Isis Giraldo Poetry Project

Verse by Ruben Dario Giraldo

Isis Giraldo Poetry Project is a collaboration I've been following for a couple of years now. Its core composer, Isis Giraldo, is an accomplished and highly original singer, composer and pianist. Her father was Ruben Dario Giraldo, a Colombian born in El Carmen de Viboral, Antioquia, and named after a poet. After his untimely death in 2000, Isis found a whole series of poems he had written, and in an amazing tribute, has created an entire album around his words.

The poems are in Spanish and the people gathered on this record are part of the rich music scene that’s grown up around Café Resonance, in the Mile End district where you can find so many of Montreal’s top musicians.  Café Resonance is owned by musicians and has been especially rich as it features live jazz and new music every night of the week.  It has become a home to a lot of the musical talent that arrived here to participate in the McGill University jazz program and ended up staying.  This is how Isis arrived here, and how many of the other players on this record got here as well. For the sake of the Montreal music scene we hope they all decide to stay!  All the players feature in multiple musical collaborations that are right up there with this one, and after this record if you’re still interested you can check out music by Nomad and Chronicle Infinitas, among others.

Right off the top the choice in this record is to put the poetry front and centre. The first cut features a full spoken recitation of the poem followed by a soaring beautiful musical answer to it, based on Giraldo’s quiet but driving piano melody and a really ecstatic response by the horn section: Mike Bjella on saxophone and Simon Millard on trumpet. 

The second piece is darker and more introverted but just as interesting, commencing with music this time, but again presenting the poem as spoken word. This time it is not as much call-and-response as it is different dimensions of a focused exploration, some presented by poetry, others by music. Towards the end of the piece we hear Isis Giraldo’s singing voice for the first time, and it is remarkable. Unfortunately for we poets, there is a huge difference between people whose natural focus is singing and poets who can sing. Here we get a real singer, and in this piece we almost want to hear more of it taken by her vocal., which contains no words.

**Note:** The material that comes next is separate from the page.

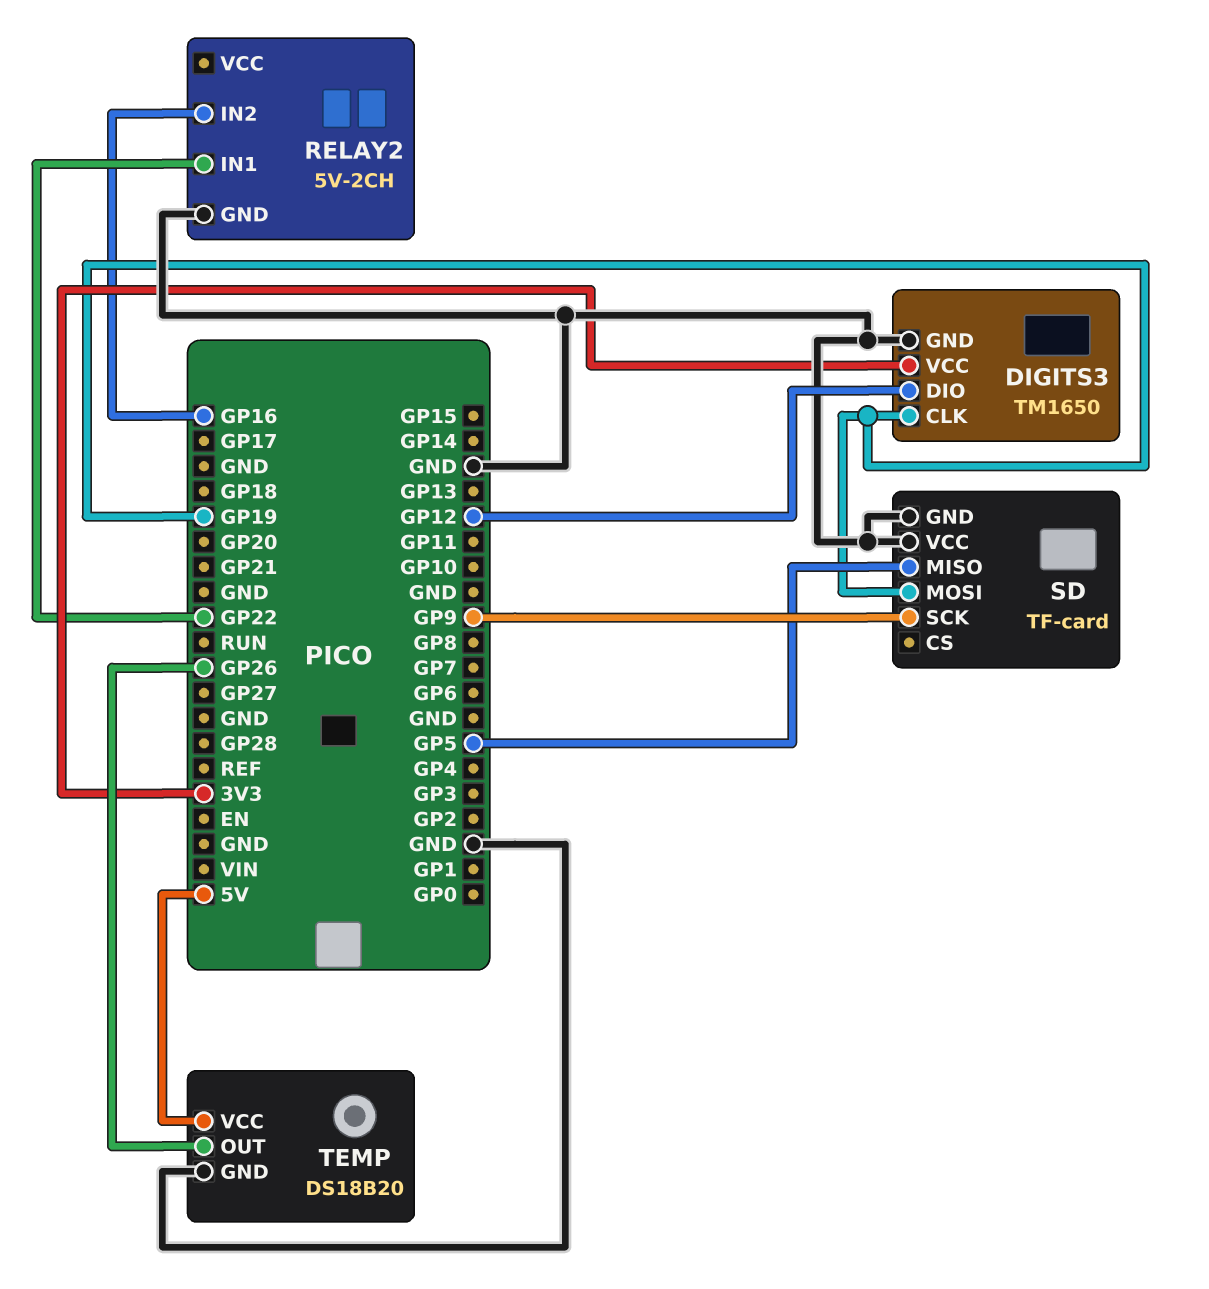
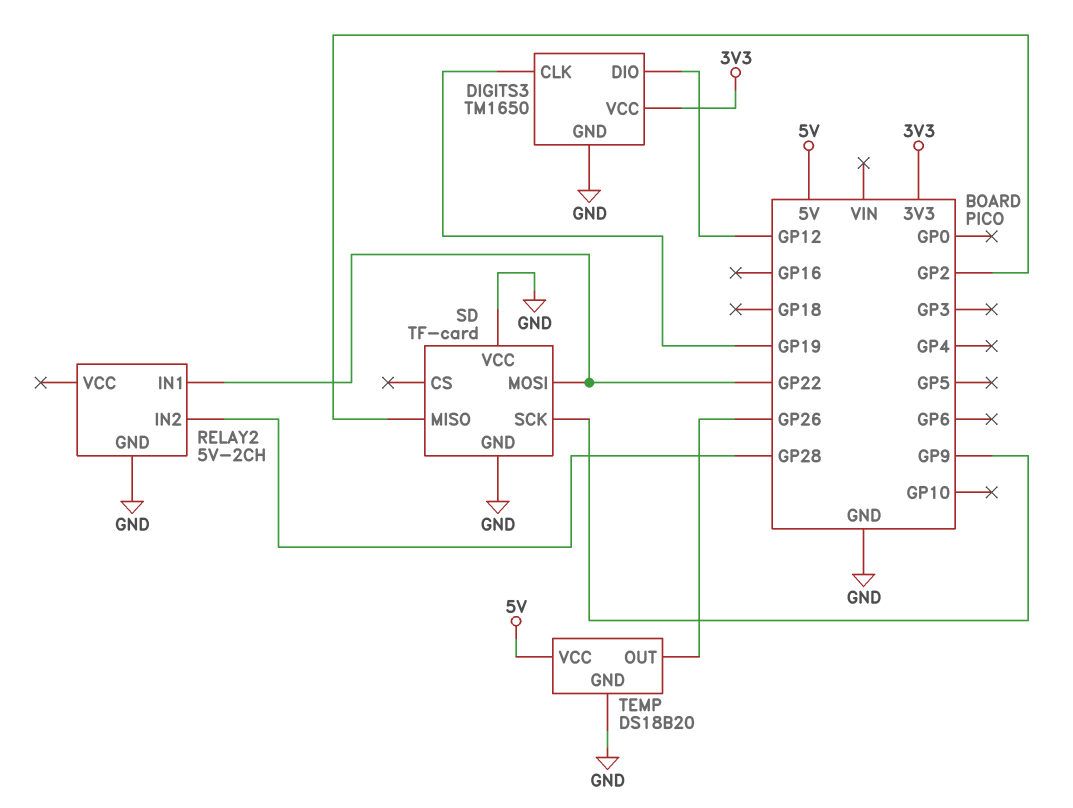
RELAY2 pin IN2: GP16 -> GP28
SD pin MISO: GP5 -> GP2
SD pin MOSI: GP19 -> GP22

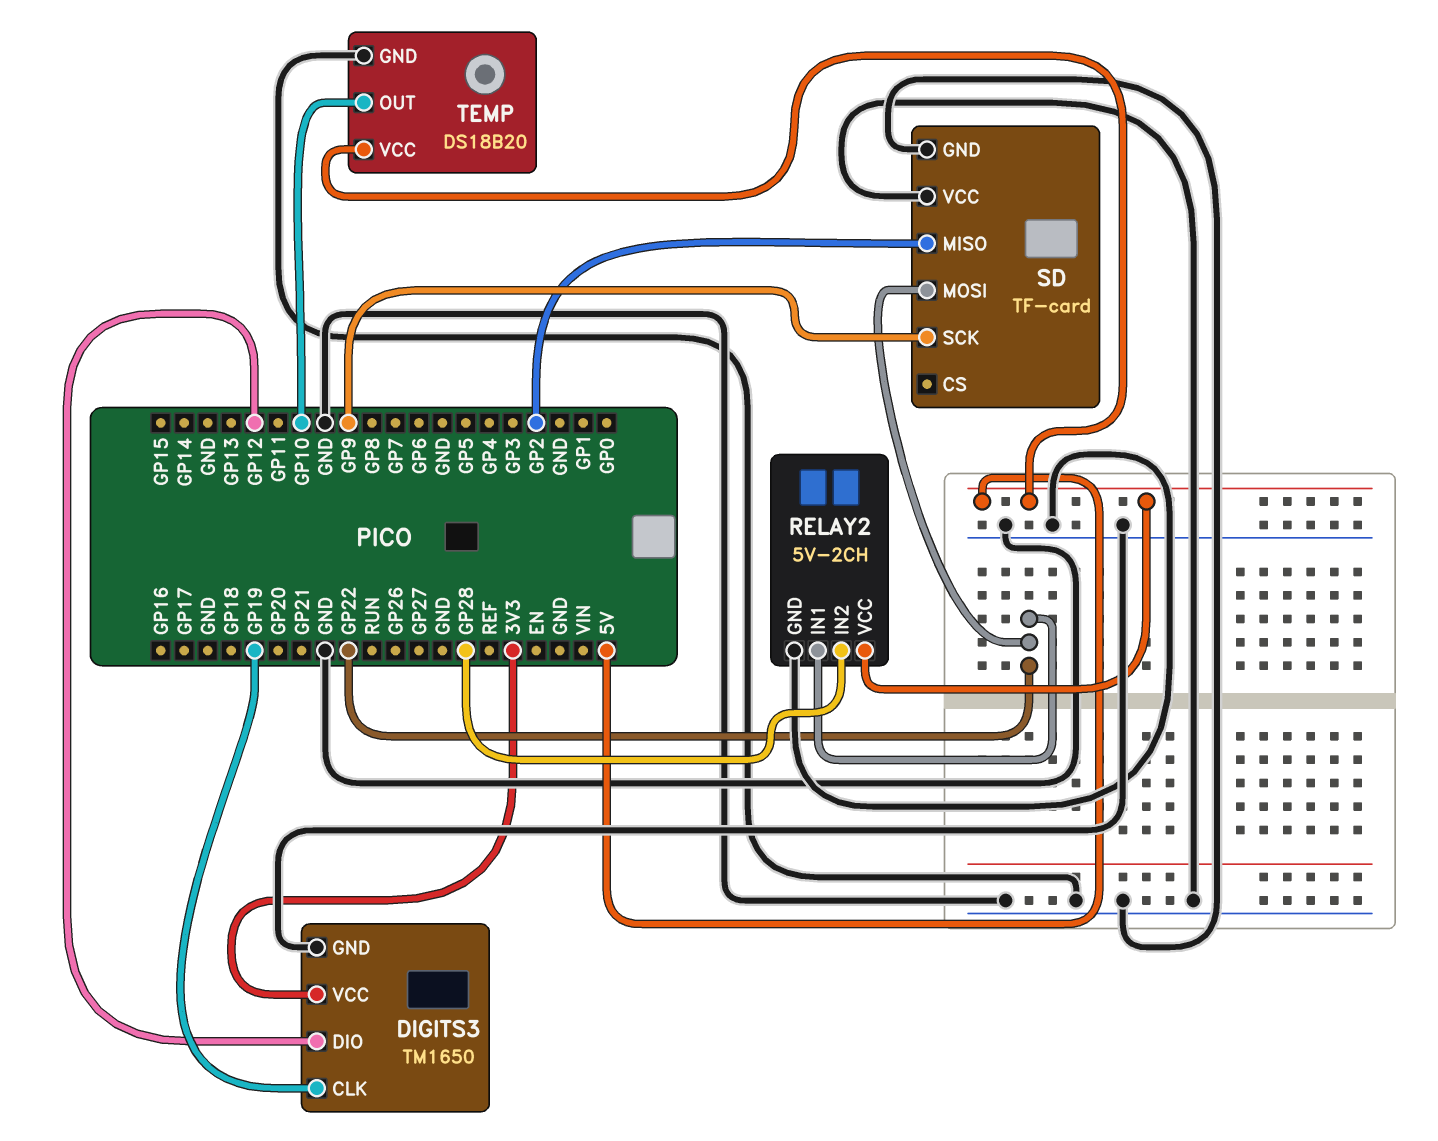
RELAY2 pin VCC: none -> 5V
TEMP pin OUT: GP26 -> GP10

Fortunately we will get more in the later tracks on the album.

The third piece starts as a duet between bowed bass or cello—I can’t tell which—and the words of the poem. The time signature is doubled and in the midst of the poem’s recitation a horn steps in to drive the urgency of the first section just a little harder. The denouement is a beautiful turn of phrase by Giraldo—the first time on the album where words are sung instead of spoken: a really beautiful moment. It answers the urgency with calm and the inquiry with melody.

As the album progresses we hear the words of his poems sung more and more. There are broad, cinematic musical landscapes presented here, and an unusual, soaring melodic sensibility. This music has both originality, depth and heart, and I suggest it to anyone who wants to see how poetry and music can complement each other so well.

The best place to find Isis Giraldo Poetry Project is on bandcamp.  They don't take a cut of the online price, and the link is:

https://isisgiraldo.bandcamp.com/

You can also find her work on Itunes by searching her name.  The album is also available on Spotify and streamable from her web-site: www.isisgiraldomusic.com. 

As a poet I would have liked to have seen the poems themselves included as part of this compilation, and a few samples are presented with this review. As a musician I’ll take this album any way you can serve it up.